A reliable source in the Pakistan Cricket Board told PTI that unlike previous instances when some senior players were compensated for skipping or cancelling contracts in foreign leagues, this time the board has adopted a different stance.

"The acting Chairman, Najam Sethi recently conveyed it very clearly to Hafeez that the board was not in a position to compensate him for missing the Big Bash for which he was offered a contract," the source said. (Also read: PCB to send official for security inspection in Bangladesh)

He said Hafeez pulled out of the Big Bash event because it clashed with the test series with Sri Lanka in the United Arab Emirates this month.

"But Hafeez had tried to convey to the Chairman through a third party that he should be given some compensation for his cancelled contract with the Australian side," the source said.

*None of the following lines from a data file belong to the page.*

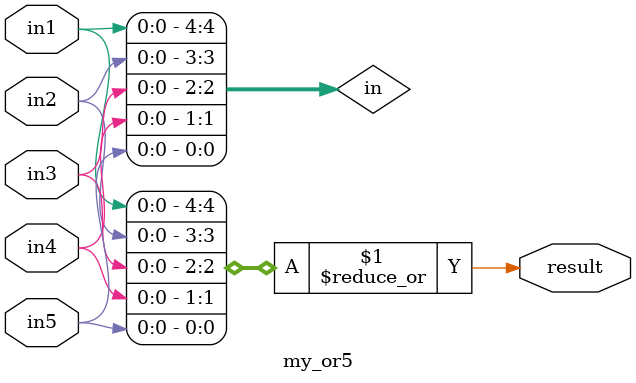
<source format=v>
module my_or5(
	input in1,
	input in2,
	input in3,
	input in4,
	input in5,
	output result);
	wire [4:0] in;
	assign in = {in1, in2, in3, in4, in5};
	assign result = |in;
endmodule
	
</source>
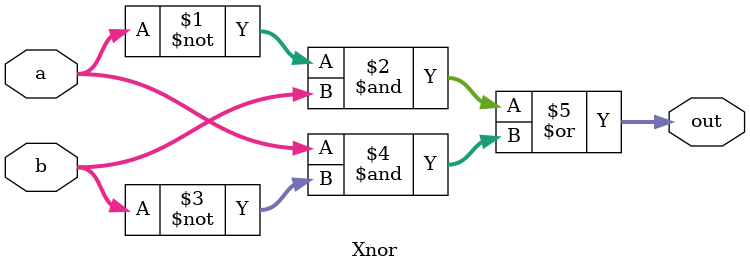
<source format=v>
module Xnor(a,b,out);
input [7:0] a,b;
output [7:0] out;
assign out = (~(a)&b)|(a&~b);
endmodule
</source>
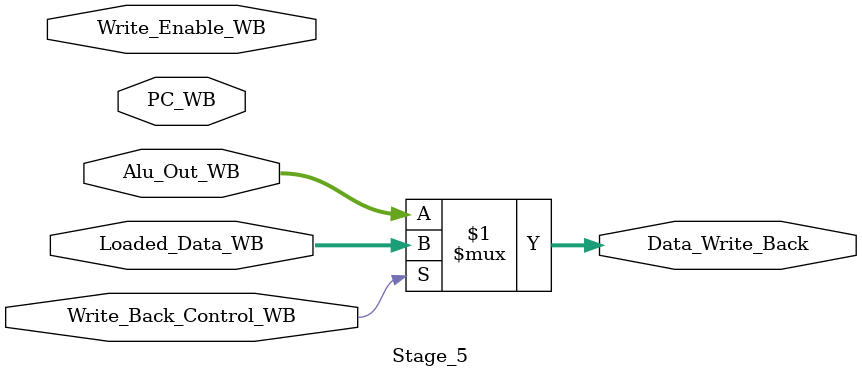
<source format=v>
`timescale 1ns / 1ps


module Stage_5(
input [31:0] Alu_Out_WB,		//Output of ALU
input [31:0] PC_WB,
input [31:0] Loaded_Data_WB,
input Write_Back_Control_WB,
input  Write_Enable_WB,
output [31:0] Data_Write_Back
);

assign Data_Write_Back = Write_Back_Control_WB?Loaded_Data_WB:Alu_Out_WB;
//assign Data_Write_Back = WriteBack_Control_WB[1]?(WriteBack_Control_WB[0]?Alu_Out_WB:Immediate_WB):(WriteBack_Control_WB[0]?Loaded_Data_WB:Alu_Out_WB);

/*always@(PC_WB)
begin
$display("\n Stage 5");
$display("Data_Write_Back: %0d",Data_Write_Back);
$display("Alu_Out_WB: %0d",Alu_Out_WB);
$display("PC_WB: %0b",PC_WB);
$display("Loaded_Data_WB: %0d",Loaded_Data_WB);
$display("WriteBack_Control_WB: %b",WriteBack_Control_WB );
$display("Write_Enable_WB: %b",Write_Enable_WB );
end*/
endmodule



</source>
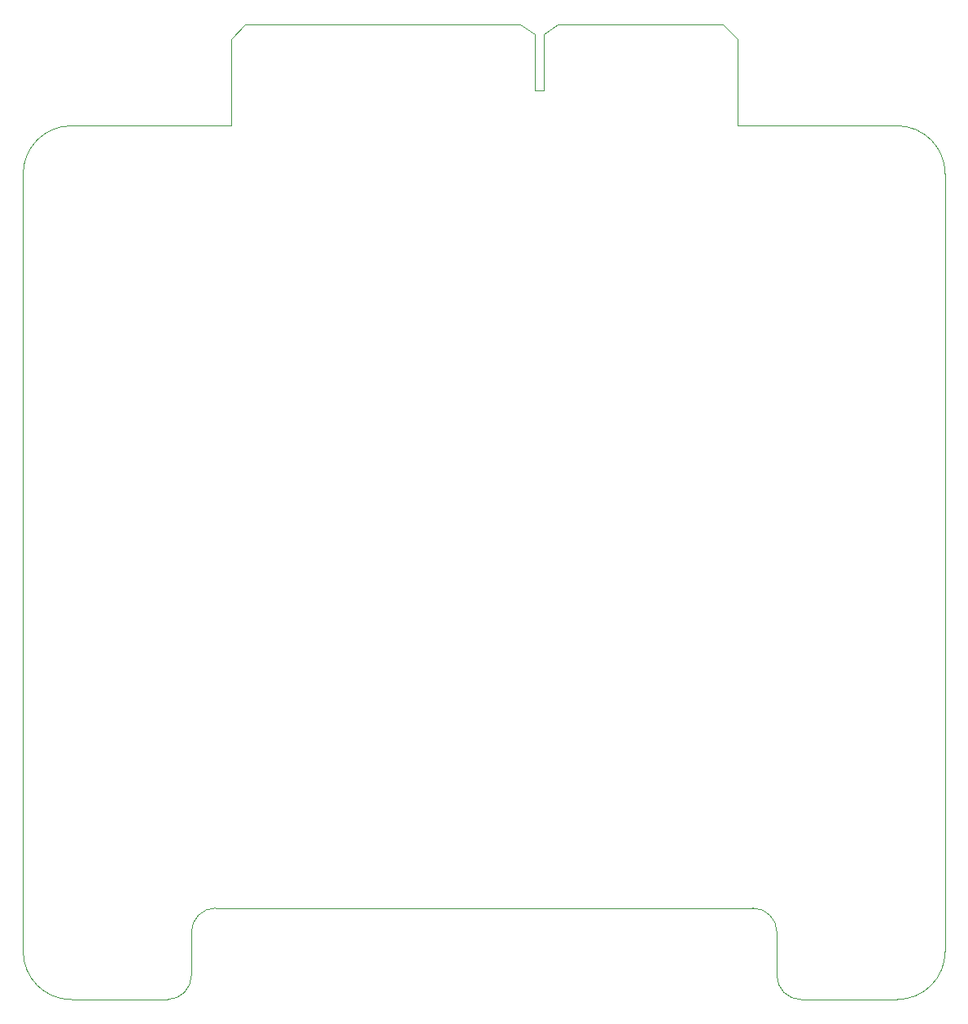
<source format=gbr>
%TF.GenerationSoftware,Altium Limited,Altium Designer,22.11.1 (43)*%
G04 Layer_Color=0*
%FSLAX45Y45*%
%MOMM*%
%TF.SameCoordinates,AD8EF09A-55C0-4CAF-97A9-B7ED8585E017*%
%TF.FilePolarity,Positive*%
%TF.FileFunction,Profile,NP*%
%TF.Part,Single*%
G01*
G75*
%TA.AperFunction,Profile*%
%ADD27C,0.02540*%
D27*
X500000D02*
X1500000D01*
D02*
G03*
X1750000Y250000I-0J250000D01*
G01*
X1750000Y700000D01*
D02*
G02*
X2000000Y950000I250000J0D01*
G01*
X7588500D01*
D02*
G02*
X7838500Y700000I0J-250000D01*
G01*
Y250000D01*
D02*
G03*
X8088500Y0I250000J-0D01*
G01*
X9088500D01*
D02*
G03*
X9588500Y500000I0J500000D01*
G01*
Y8580500D01*
D02*
G03*
X9088500Y9080500I-500000J0D01*
G01*
X7428200D01*
Y9982500D01*
X7278200Y10132300D01*
X7278200Y10132500D01*
X5561200D01*
Y10132300D01*
X5411200Y10032300D01*
Y9444500D01*
X5320250D01*
X5320200Y10032300D01*
X5170200Y10132300D01*
X2310200D01*
X2160200Y9982500D01*
X2160250Y9080500D01*
X500000D01*
D02*
G03*
X0Y8580500I-0J-500000D01*
G01*
Y500000D01*
D02*
G03*
X500000Y0I500000J-0D01*
G01*
%TF.MD5,c93e8a4d8931f3f98c720155d83b3397*%
M02*

</source>
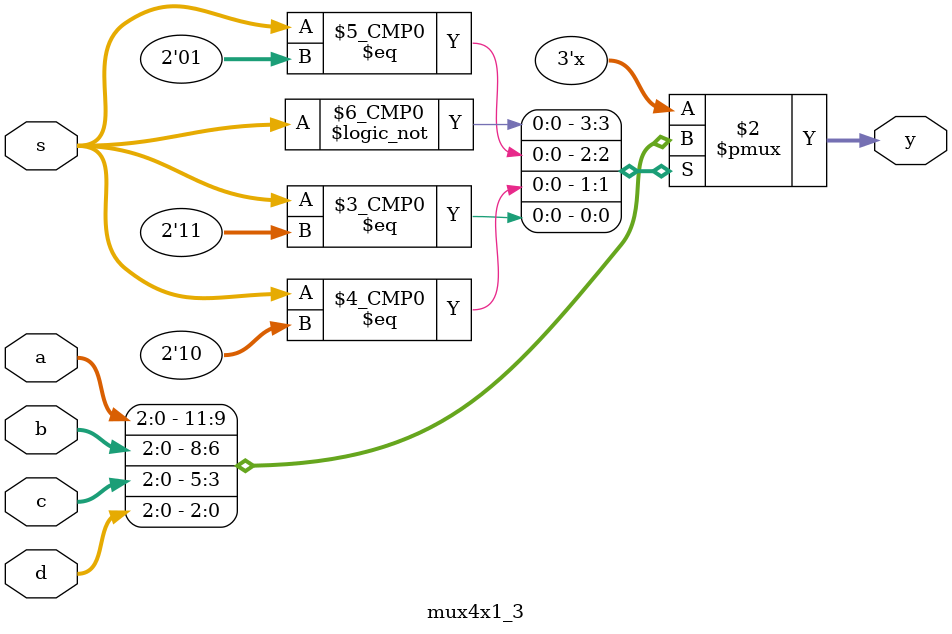
<source format=v>
module mux4x1_3 (
    input [2:0] a,
    input [2:0] b,
    input [2:0] c,
    input [2:0] d,
    input [1:0] s,
    output reg [2:0] y

);
    always @(*) begin
        case (s)

            2'b00:  y=a;
            2'b01:  y=b;
            2'b10:  y=c;
            2'b11:  y=d;

            default: y=3'b000;
        endcase
    end
    
endmodule
</source>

"Sethi also made it clear that the board was facing a financial crunch because of international teams not touring Pakistan since 2009 and was also cutting down on other expenses," he added.

In the past, the Board has compensated senior players for missing or cancelling contracts with foreign leagues including Muhammad Yousuf and Umar Gul.

Yousuf, in fact, was paid a whopping amount of around Rs 10 million for pulling out of a contract with the Indian Cricket League in 2008.

The source said Sethi had, however, conveyed to the players that their request for a pay raise in the new central contracts would be given consideration and they could get a small hike in their central contracts between 10 to 15 per cent.